With the prospect of the Amazon-ification of various sectors of the economy, Delfanti’s ultimate point is that technological innovation and automation can never be emancipatory when wielded by the grip of digital capital. Without broad democratic participation, technological evolution will only further subdue and disempower workers. The author ends his book with a survey of the existing terrain of worker struggles within Amazon’s fcs, from small acts of daily resistance to unionization efforts and networks of grassroots worker collectives.
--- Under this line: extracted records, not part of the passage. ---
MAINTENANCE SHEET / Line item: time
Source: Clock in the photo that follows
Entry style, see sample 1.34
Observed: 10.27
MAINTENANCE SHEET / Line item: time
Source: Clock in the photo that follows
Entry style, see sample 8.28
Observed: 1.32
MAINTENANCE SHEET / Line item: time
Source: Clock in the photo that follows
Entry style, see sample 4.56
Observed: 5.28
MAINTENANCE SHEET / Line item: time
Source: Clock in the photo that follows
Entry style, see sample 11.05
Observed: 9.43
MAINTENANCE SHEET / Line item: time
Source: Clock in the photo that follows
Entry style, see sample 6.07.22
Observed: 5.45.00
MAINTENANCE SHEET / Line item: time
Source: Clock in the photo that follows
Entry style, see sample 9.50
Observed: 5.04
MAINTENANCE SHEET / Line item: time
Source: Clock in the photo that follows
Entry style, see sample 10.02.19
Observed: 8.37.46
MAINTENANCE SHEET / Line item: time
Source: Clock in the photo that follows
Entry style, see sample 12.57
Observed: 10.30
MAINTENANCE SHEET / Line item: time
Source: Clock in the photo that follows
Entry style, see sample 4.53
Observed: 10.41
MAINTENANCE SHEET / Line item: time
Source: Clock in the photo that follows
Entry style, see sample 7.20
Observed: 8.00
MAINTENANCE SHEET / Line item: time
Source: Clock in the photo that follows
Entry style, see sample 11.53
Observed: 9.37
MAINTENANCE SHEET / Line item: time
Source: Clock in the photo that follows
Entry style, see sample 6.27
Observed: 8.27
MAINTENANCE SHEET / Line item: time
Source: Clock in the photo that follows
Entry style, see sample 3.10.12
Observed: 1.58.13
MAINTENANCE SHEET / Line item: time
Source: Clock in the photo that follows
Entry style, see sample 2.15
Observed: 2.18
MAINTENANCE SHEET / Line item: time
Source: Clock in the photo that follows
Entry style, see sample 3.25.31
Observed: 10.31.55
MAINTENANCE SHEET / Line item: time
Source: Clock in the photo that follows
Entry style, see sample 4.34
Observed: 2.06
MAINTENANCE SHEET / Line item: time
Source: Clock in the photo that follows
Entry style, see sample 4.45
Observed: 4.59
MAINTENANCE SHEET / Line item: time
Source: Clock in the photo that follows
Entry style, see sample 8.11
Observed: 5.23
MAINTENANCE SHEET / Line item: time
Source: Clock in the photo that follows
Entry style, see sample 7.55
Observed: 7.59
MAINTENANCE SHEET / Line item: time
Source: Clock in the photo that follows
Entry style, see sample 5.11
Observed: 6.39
Given Amazon’s steady path to monopoly power, Delfanti offers a sober suggestion: a broad multi-issue, cross-class coalitional, and transnational forms of coordinated resistance alongside a strong regulatory state are needed if Amazon’s power is to be reined in. With this in mind, future research is needed to further interrogate the political implications of Amazon’s top-down imposition of employment transience on workers’ subjectivities and their capacity to change the course of technological evolution. What are the conditions under which a transnational resistance can be borne, especially in the near-future context of outsourcing warehousing work or the recruitment of temporary migrant workers from the Global South amid rising sentiments of economic nationalism in the Global North?
Delfanti’s account succeeds in painting a vivid picture of working at Amazon’s warehouses, and will be of interest to multi-disciplinary scholars in the areas of work and technology, as well as workers, union organizers, and labour and community activists working towards more just futures.
Rawan Abdelbaki
York University
DOI: https://doi.org/10.52975/llt.2022v90.0027.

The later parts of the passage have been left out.